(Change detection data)
::::::::::

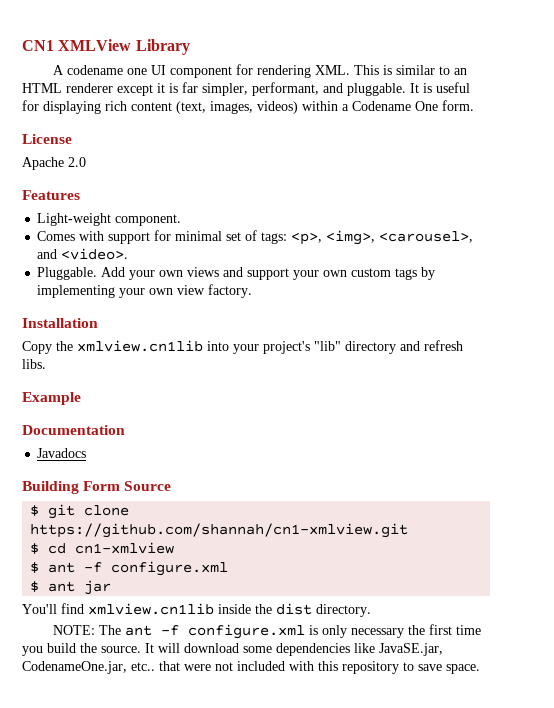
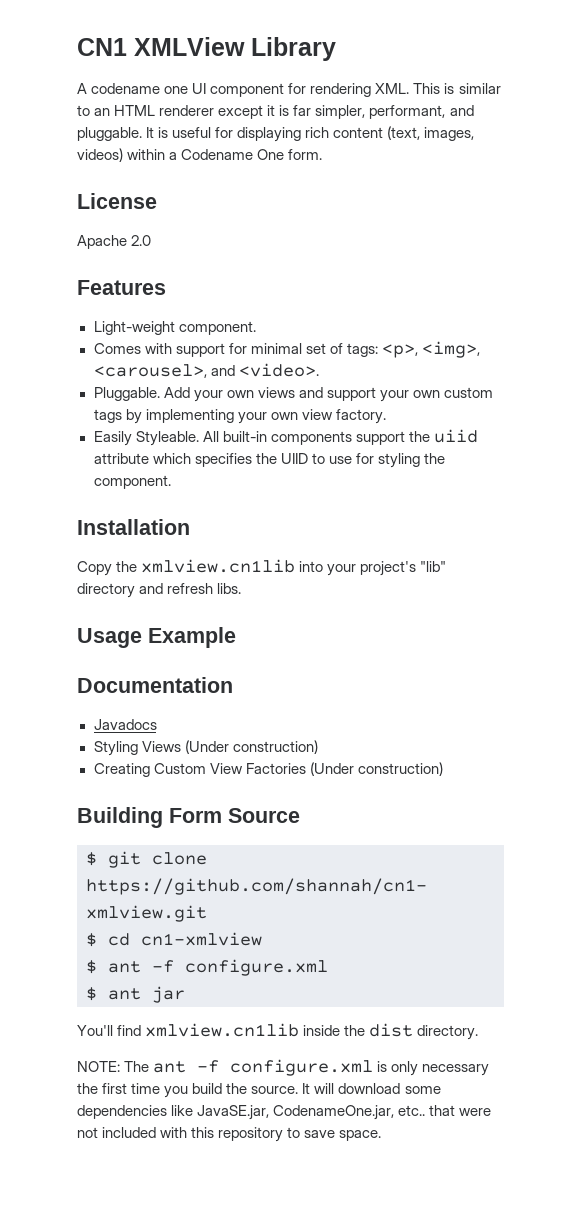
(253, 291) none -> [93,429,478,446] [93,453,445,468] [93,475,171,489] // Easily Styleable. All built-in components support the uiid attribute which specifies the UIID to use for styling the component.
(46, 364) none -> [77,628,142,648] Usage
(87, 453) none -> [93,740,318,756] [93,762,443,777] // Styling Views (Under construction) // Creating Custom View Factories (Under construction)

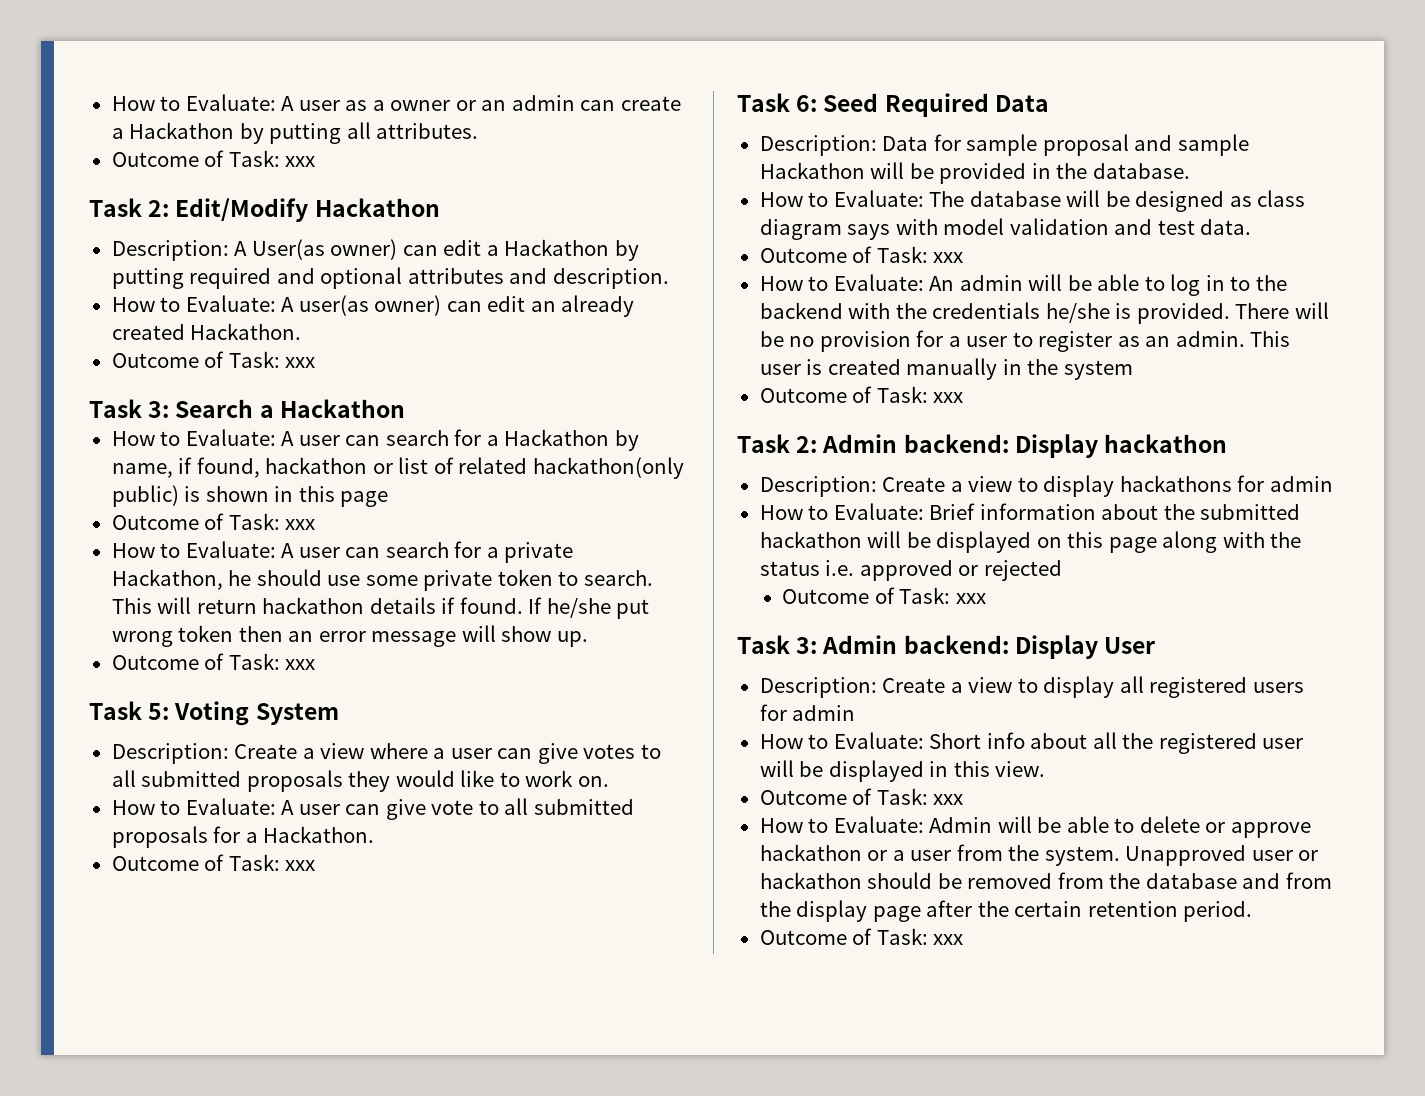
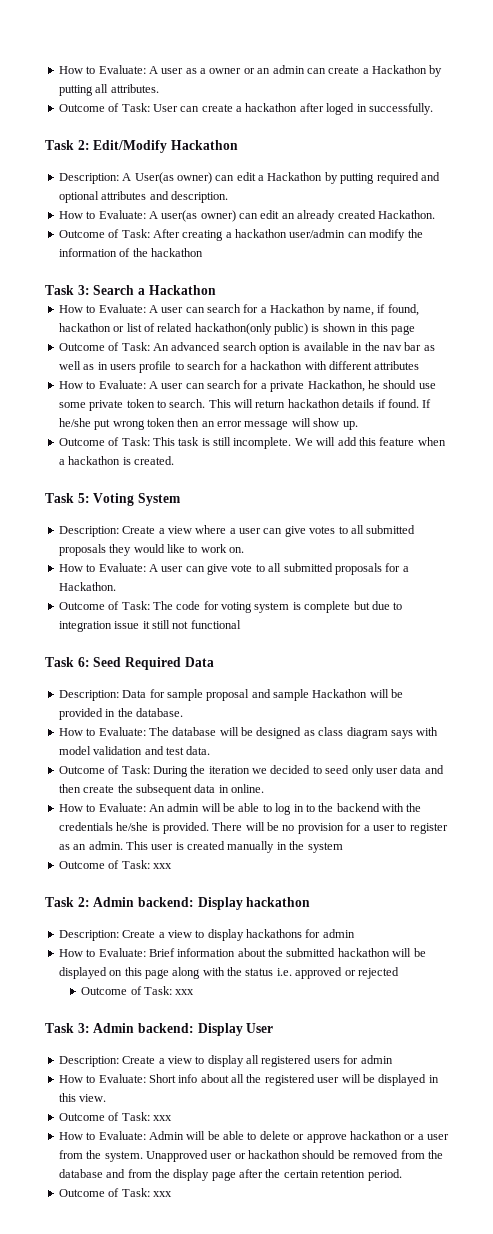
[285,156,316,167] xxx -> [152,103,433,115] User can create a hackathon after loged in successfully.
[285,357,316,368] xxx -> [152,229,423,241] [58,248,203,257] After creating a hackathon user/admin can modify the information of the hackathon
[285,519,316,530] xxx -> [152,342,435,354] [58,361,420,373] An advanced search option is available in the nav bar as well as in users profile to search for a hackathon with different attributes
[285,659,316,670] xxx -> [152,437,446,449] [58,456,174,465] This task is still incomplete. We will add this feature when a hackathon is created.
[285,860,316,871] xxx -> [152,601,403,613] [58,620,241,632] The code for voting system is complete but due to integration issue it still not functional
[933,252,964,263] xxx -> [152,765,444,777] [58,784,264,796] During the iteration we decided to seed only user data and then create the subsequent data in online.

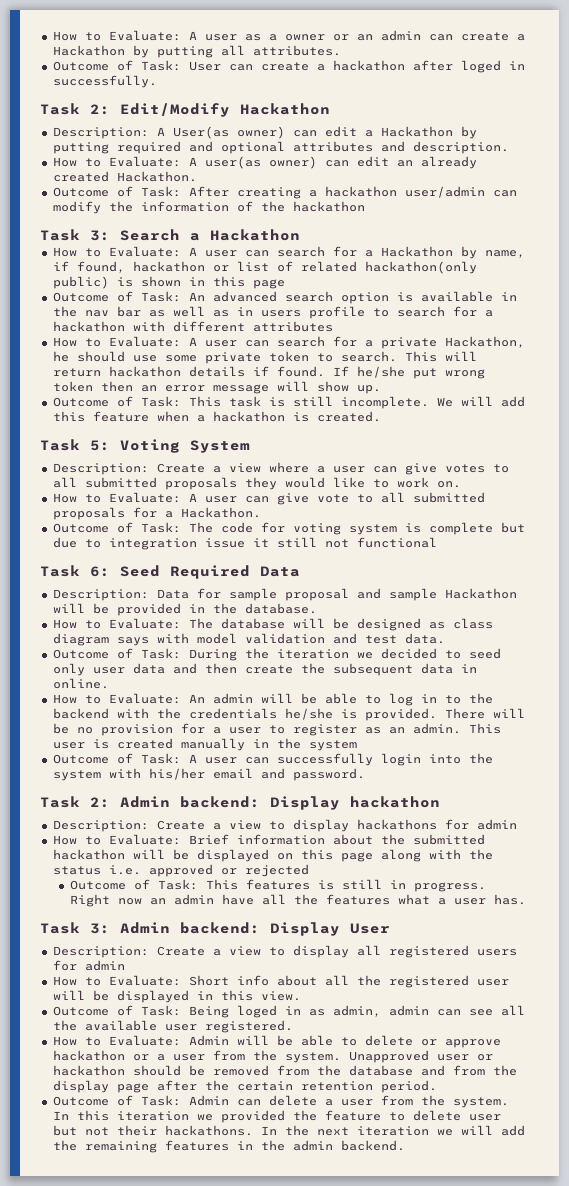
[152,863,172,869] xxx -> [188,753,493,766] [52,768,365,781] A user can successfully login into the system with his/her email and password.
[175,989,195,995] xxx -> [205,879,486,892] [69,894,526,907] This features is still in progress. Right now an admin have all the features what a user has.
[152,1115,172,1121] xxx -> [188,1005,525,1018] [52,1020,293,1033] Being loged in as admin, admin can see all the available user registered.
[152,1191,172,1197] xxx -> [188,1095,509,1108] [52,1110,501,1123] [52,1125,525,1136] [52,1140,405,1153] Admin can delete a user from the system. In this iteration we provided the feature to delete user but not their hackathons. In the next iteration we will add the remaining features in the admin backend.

::::::::::

Your answer should consist of copies of the lines above that include the string "successfully".

> **Solved problem**
[285,156,316,167] xxx -> [152,103,433,115] User can create a hackathon after loged in successfully.
[152,863,172,869] xxx -> [188,753,493,766] [52,768,365,781] A user can successfully login into the system with his/her email and password.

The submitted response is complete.